> **Input data**:

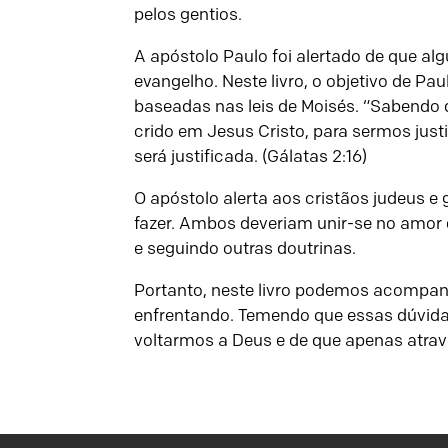
pelos gentios.
A apóstolo Paulo foi alertado de que al
evangelho. Neste livro, o objetivo de Pa
baseadas nas leis de Moisés. “Sabendo 
crido em Jesus Cristo, para sermos justi
será justificada. (Gálatas 2:16)
O apóstolo alerta aos cristãos judeus 
fazer. Ambos deveriam unir-se no amor
e seguindo outras doutrinas.
Portanto, neste livro podemos acompan
enfrentando. Temendo que essas dúvida
voltarmos a Deus e de que apenas atrav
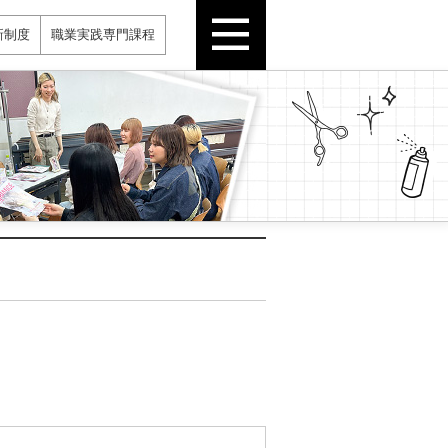
新制度
職業実践専門課程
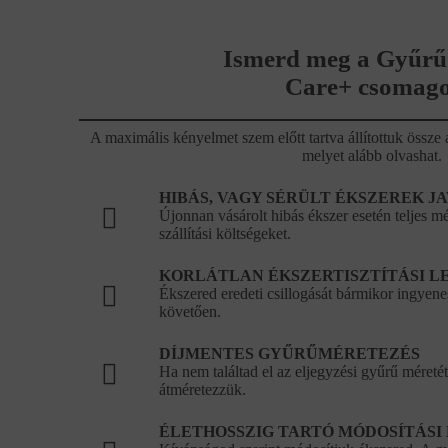
Ismerd meg a Gyűrű
Care+ csomago
A maximális kényelmet szem előtt tartva állítottuk öss
melyet alább olvashat.
HIBÁS, VAGY SÉRÜLT ÉKSZEREK J
Újonnan vásárolt hibás ékszer esetén teljes mér
szállítási költségeket.
KORLÁTLAN ÉKSZERTISZTÍTÁSI L
Ékszered eredeti csillogását bármikor ingyenes
követően.
DÍJMENTES GYŰRŰMÉRETEZÉS
Ha nem találtad el az eljegyzési gyűrű méretét
átméretezzük.
ÉLETHOSSZIG TARTÓ MÓDOSÍTÁSI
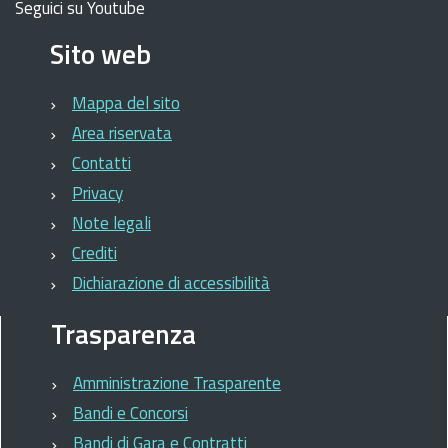
Seguici su Youtube
Sito web
Mappa del sito
Area riservata
Contatti
Privacy
Note legali
Crediti
Dichiarazione di accessibilità
Trasparenza
Amministrazione Trasparente
Bandi e Concorsi
Bandi di Gara e Contratti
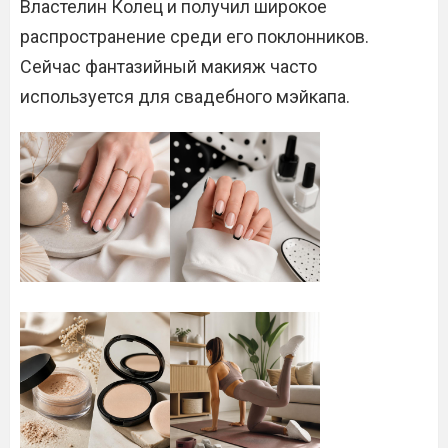
Властелин Колец и получил широкое
распространение среди его поклонников.
Сейчас фантазийный макияж часто
используется для свадебного мэйкапа.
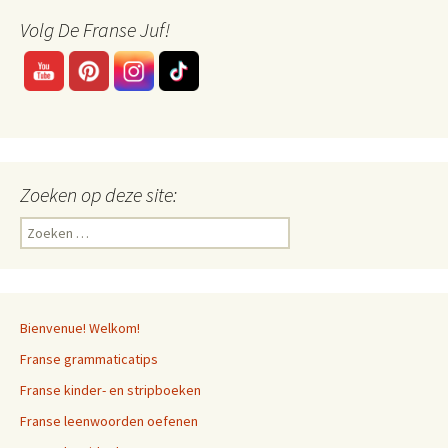
Volg De Franse Juf!
Zoeken op deze site:
Zoeken
naar:
Bienvenue! Welkom!
Franse grammaticatips
Franse kinder- en stripboeken
Franse leenwoorden oefenen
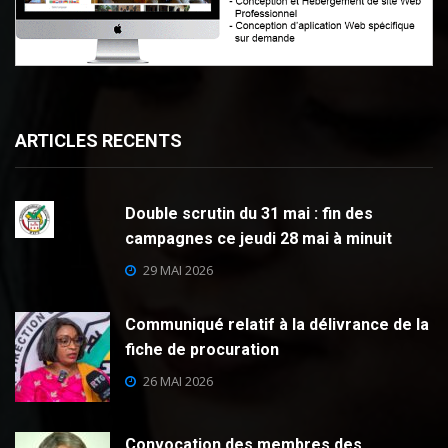
ARTICLES RECENTS
Double scrutin du 31 mai : fin des
campagnes ce jeudi 28 mai à minuit
29 MAI 2026
Communiqué relatif à la délivrance de la
fiche de procuration
26 MAI 2026
Convocation des membres des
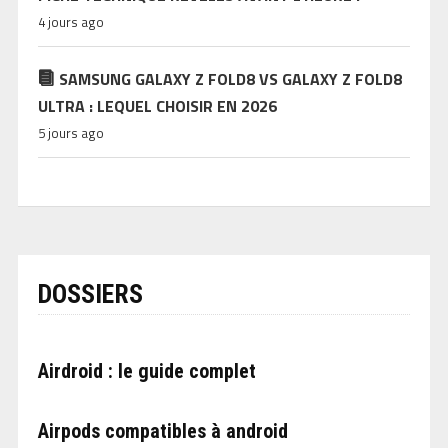
4 jours ago
SAMSUNG GALAXY Z FOLD8 VS GALAXY Z FOLD8
ULTRA : LEQUEL CHOISIR EN 2026
5 jours ago
DOSSIERS
Airdroid : le guide complet
Airpods compatibles à android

> **Work required**:
Without the pictures, copy the material exactly as given.

> **Task output**:
pelos gentios.
A apóstolo Paulo foi alertado de que al
evangelho. Neste livro, o objetivo de Pa
baseadas nas leis de Moisés. “Sabendo 
crido em Jesus Cristo, para sermos justi
será justificada. (Gálatas 2:16)
O apóstolo alerta aos cristãos judeus 
fazer. Ambos deveriam unir-se no amor
e seguindo outras doutrinas.
Portanto, neste livro podemos acompan
enfrentando. Temendo que essas dúvida
voltarmos a Deus e de que apenas atrav
新制度
職業実践専門課程
Ismerd meg a Gyűrű
Care+ csomago
A maximális kényelmet szem előtt tartva állítottuk öss
melyet alább olvashat.
HIBÁS, VAGY SÉRÜLT ÉKSZEREK J
Újonnan vásárolt hibás ékszer esetén teljes mér
szállítási költségeket.
KORLÁTLAN ÉKSZERTISZTÍTÁSI L
Ékszered eredeti csillogását bármikor ingyenes
követően.
DÍJMENTES GYŰRŰMÉRETEZÉS
Ha nem találtad el az eljegyzési gyűrű méretét
átméretezzük.
ÉLETHOSSZIG TARTÓ MÓDOSÍTÁSI
Seguici su Youtube
Sito web
Mappa del sito
Area riservata
Contatti
Privacy
Note legali
Crediti
Dichiarazione di accessibilità
Trasparenza
Amministrazione Trasparente
Bandi e Concorsi
Bandi di Gara e Contratti
Властелин Колец и получил широкое
распространение среди его поклонников.
Сейчас фантазийный макияж часто
используется для свадебного мэйкапа.
Volg De Franse Juf!
Zoeken op deze site:
Zoeken
naar:
Bienvenue! Welkom!
Franse grammaticatips
Franse kinder- en stripboeken
Franse leenwoorden oefenen
ARTICLES RECENTS
Double scrutin du 31 mai : fin des
campagnes ce jeudi 28 mai à minuit
29 MAI 2026
Communiqué relatif à la délivrance de la
fiche de procuration
26 MAI 2026
Convocation des membres des
4 jours ago
SAMSUNG GALAXY Z FOLD8 VS GALAXY Z FOLD8
ULTRA : LEQUEL CHOISIR EN 2026
5 jours ago
DOSSIERS
Airdroid : le guide complet
Airpods compatibles à android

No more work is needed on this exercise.